Da sich nun jene Begegnung am 2. Spieltag der Thüringenliga gegen den Aufsteiger aus der Skatstadt als letztlich recht zähe Sache präsentierte, die Kreuzritt mit Ach und Krach 31:30 denkbar knapp siegten, habe er das Brett vor dem eigentlichen Training am Dienstag noch einmal in der Kabine aufgehängt. Noch einmal wertete er mit seinen Mannen die Vorgaben und Zielsetzungen aus und stellte zudem Fragen an das Spielerstelldichein da in der Umkleide der Werner-Seelebinder-Halle.

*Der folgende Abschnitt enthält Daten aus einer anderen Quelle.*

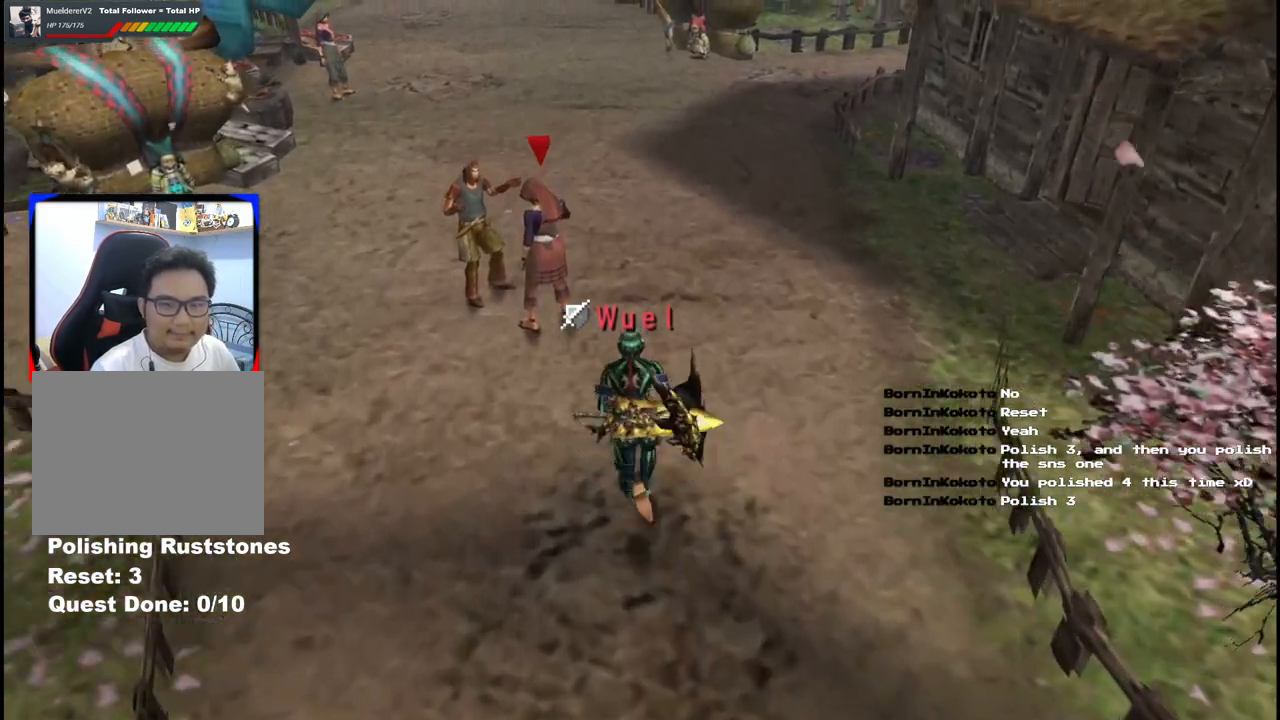
{"dt_ms": 1000, "buttons": [], "left_stick": "up", "right_stick": "center"}
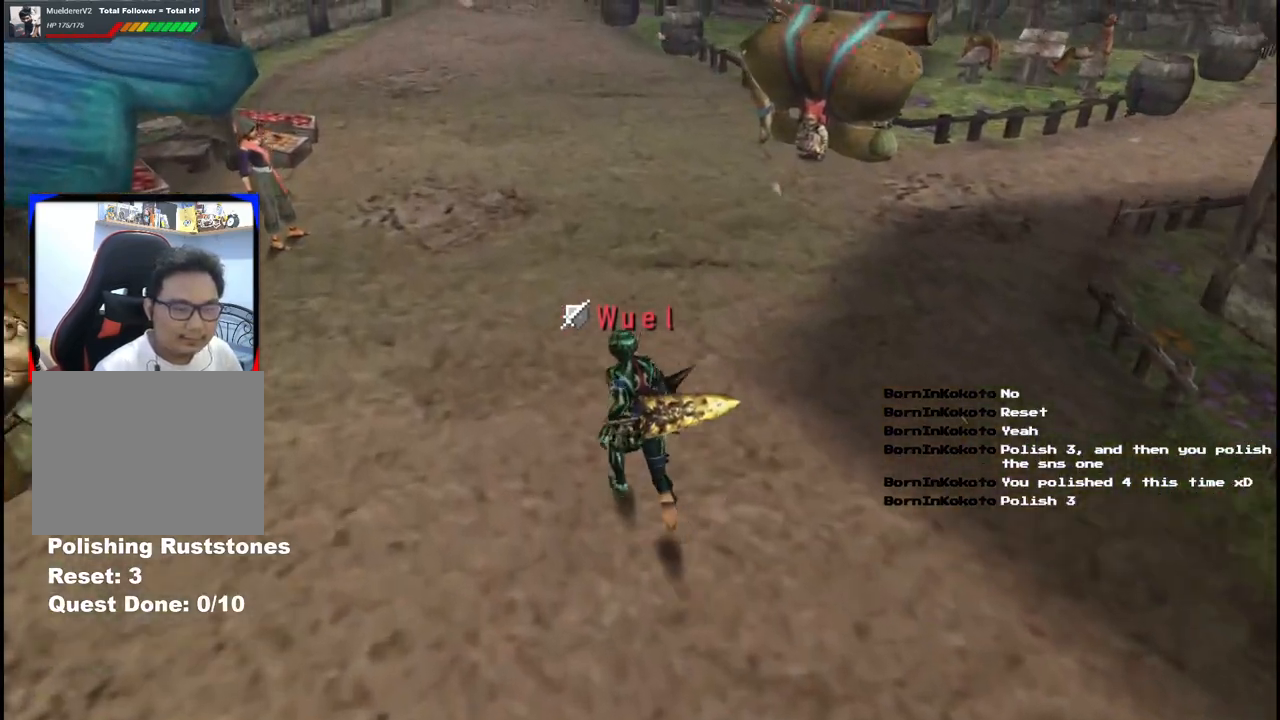
{"dt_ms": 500, "buttons": [], "left_stick": "up", "right_stick": "center"}
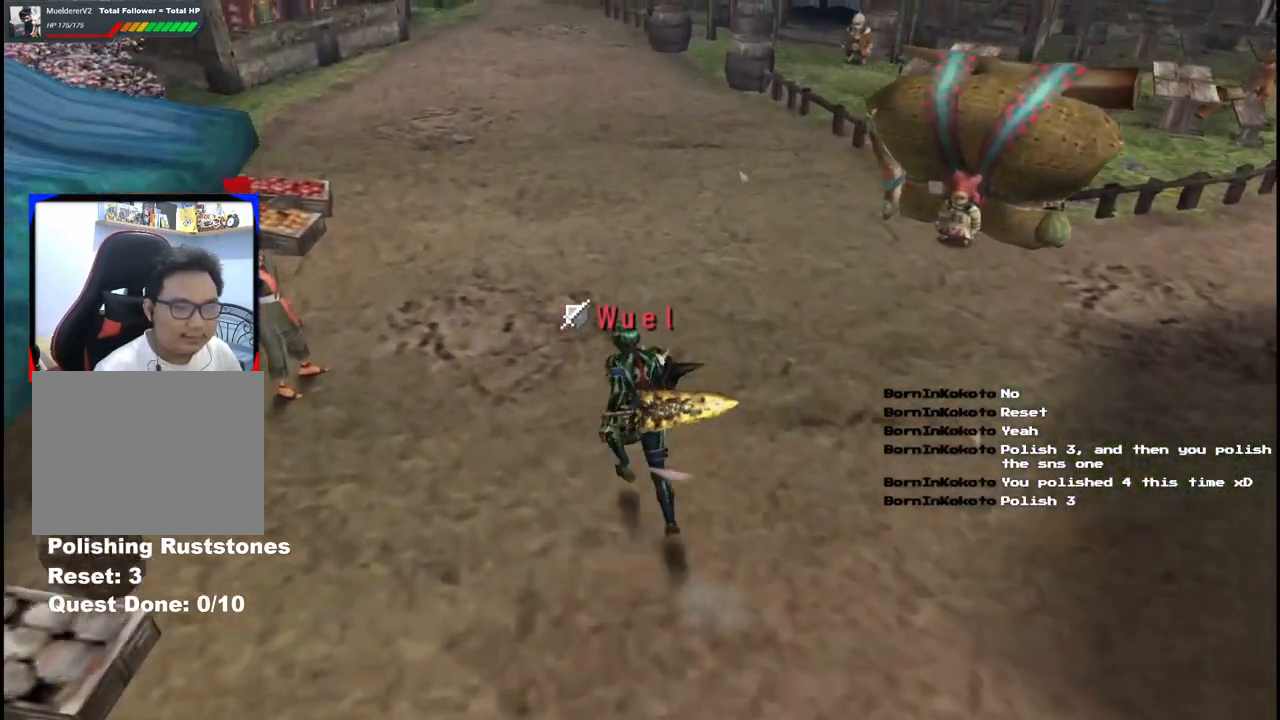
{"dt_ms": 1000, "buttons": [], "left_stick": "up", "right_stick": "center"}
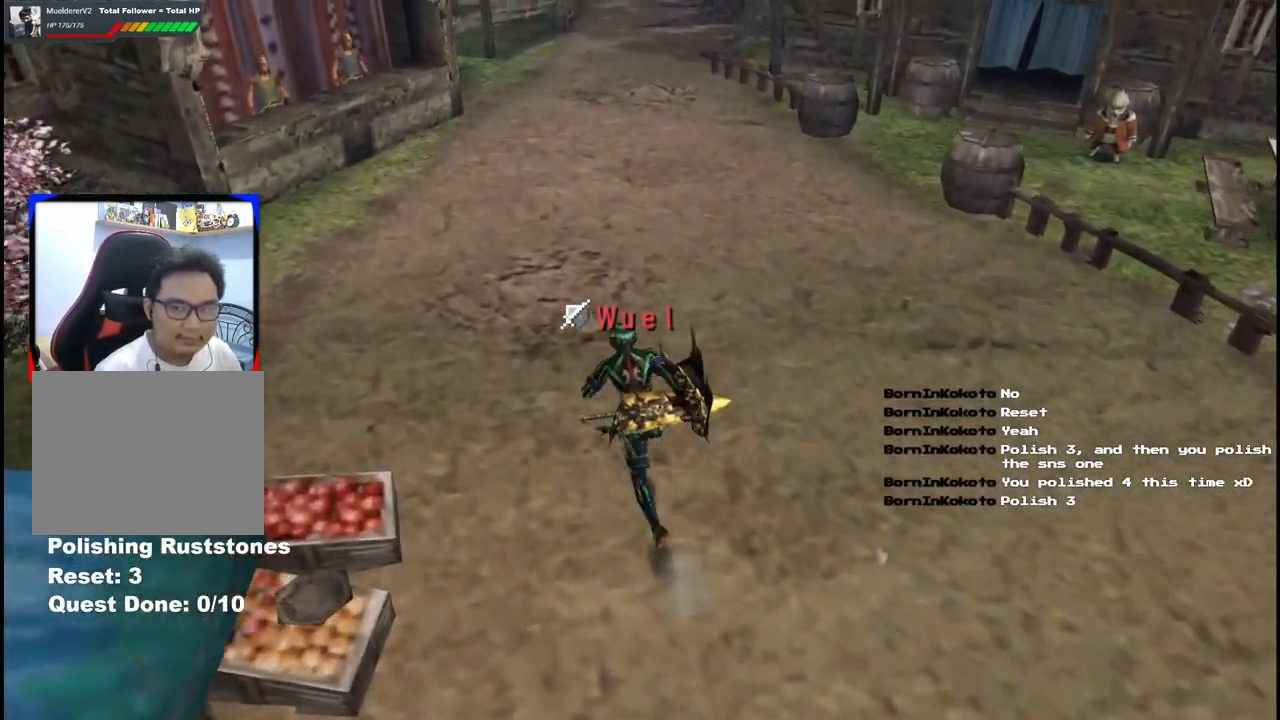
{"dt_ms": 500, "buttons": [], "left_stick": "up-left", "right_stick": "center", "events": [[367, "left_stick", "up-left"]]}
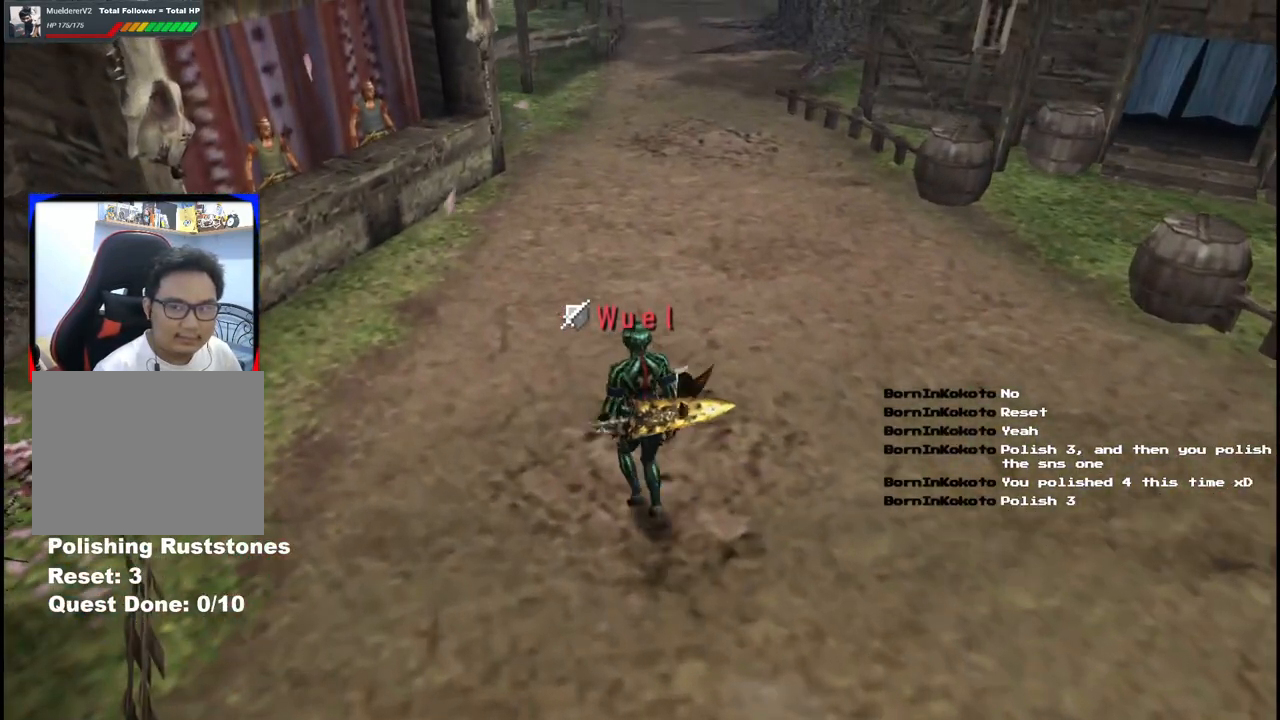
{"dt_ms": 500, "buttons": [], "left_stick": "up-left", "right_stick": "center", "events": []}
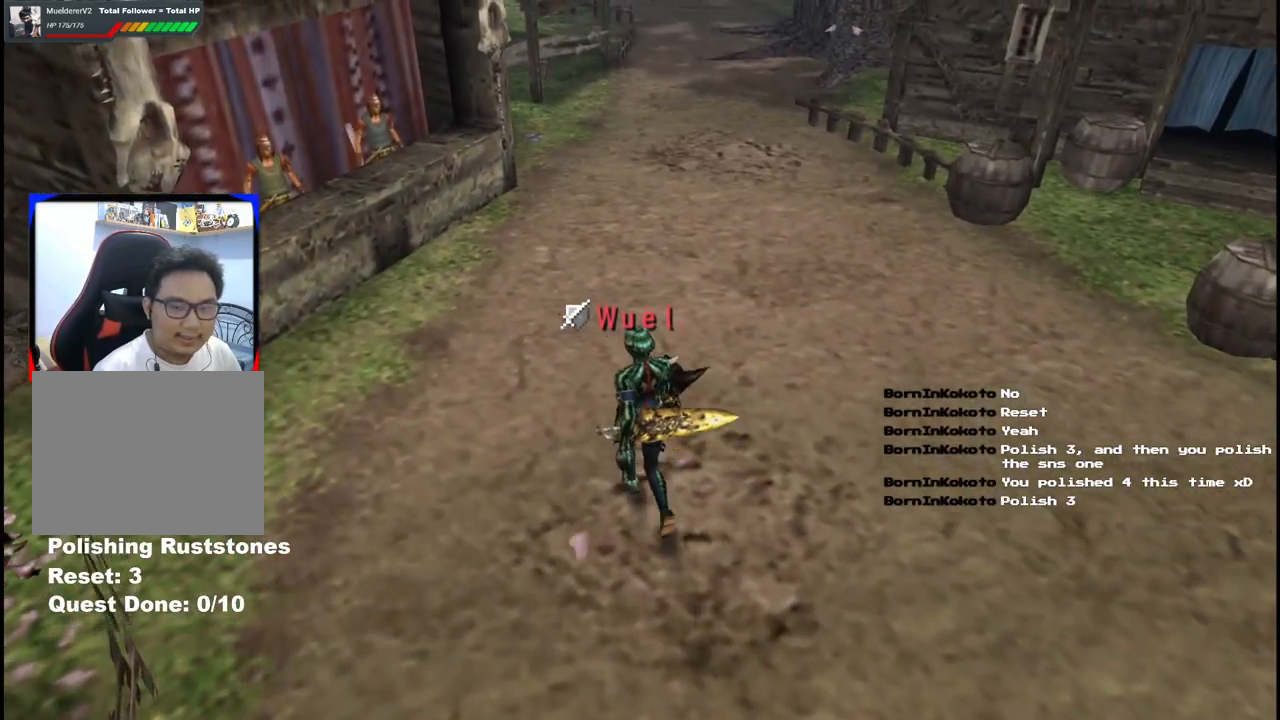
{"dt_ms": 500, "buttons": [], "left_stick": "up-left", "right_stick": "center", "events": []}
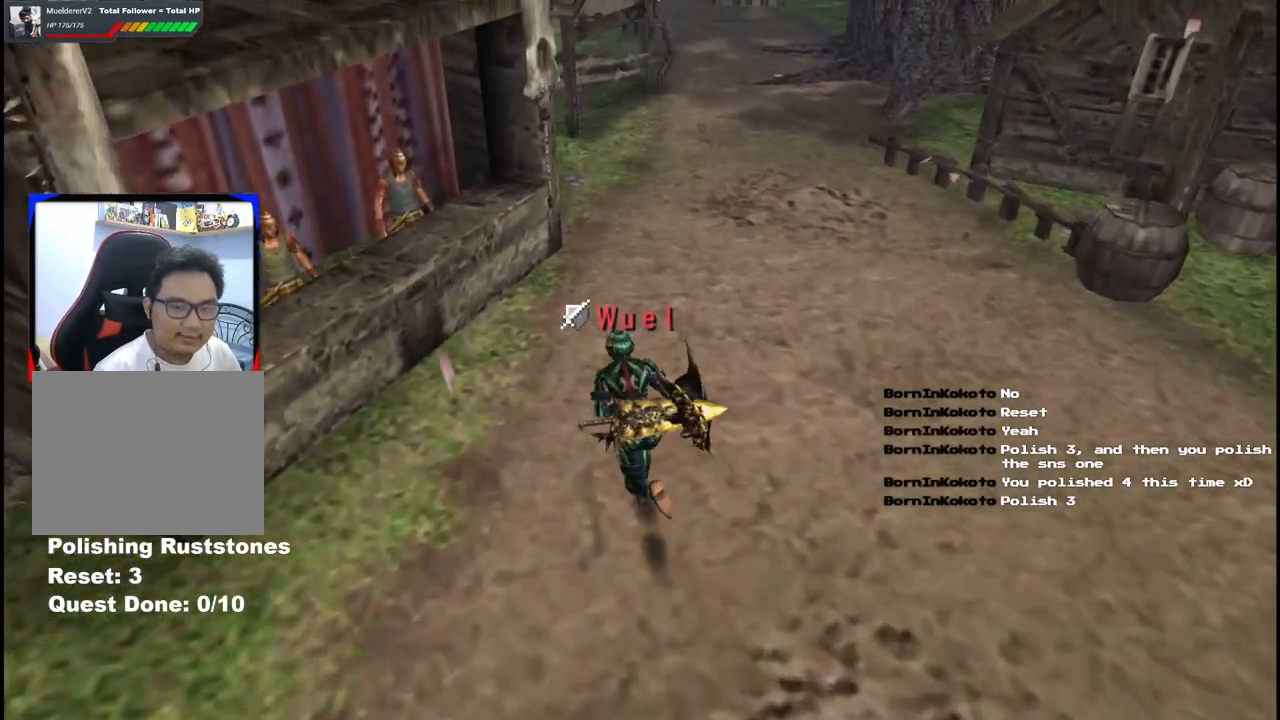
{"dt_ms": 500, "buttons": [], "left_stick": "up-left", "right_stick": "center", "events": []}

Monologe würde er indes nicht halten, vielmehr würde er, Pädagoge durch und durch, den quasi Diskurs mit den Seinigen suchen, ganz im Sinne der großen französischen Philosophen Michel Focault und dessen Standardwerk „Die Ordnung des Diskurses“ (1971). „Na klar könnte ich mich da auch vor die Jungs stellen und eine gefühlte Ewigkeit schwadronieren, doch dann wäre es um die Selbsterkenntnis schlecht bestellt“, räumt Pierre Liebelt ein. Es sei allemal ergiebiger, wenn denn die Spieler sich selbst zu den Defiziten äußern würden. Hannes Rudolph oder Martin Ehm würden sich regelmäßig im Rahmen dieses Handball-Gedankenaustausches äußern, aber auch Marvin Schreck, Robert Zehmisch, oder Jan Heilwagen. Die etwas älteren Spieler eben. Das Defizit, welche Pierre Liebelt bereits während der Partie gegen Aufbau Altenburg ausgemacht hatte und am Dienstag dann noch einmal diskursartig aufgriff, sei in erster Linie die mangelnde Kommunikation samt dem falschen Agieren seiner Spieler innerhalb der Abwehr gewesen. Das wiederum habe letztlich den Gegner gestärkt, so das Resümee des Trainers.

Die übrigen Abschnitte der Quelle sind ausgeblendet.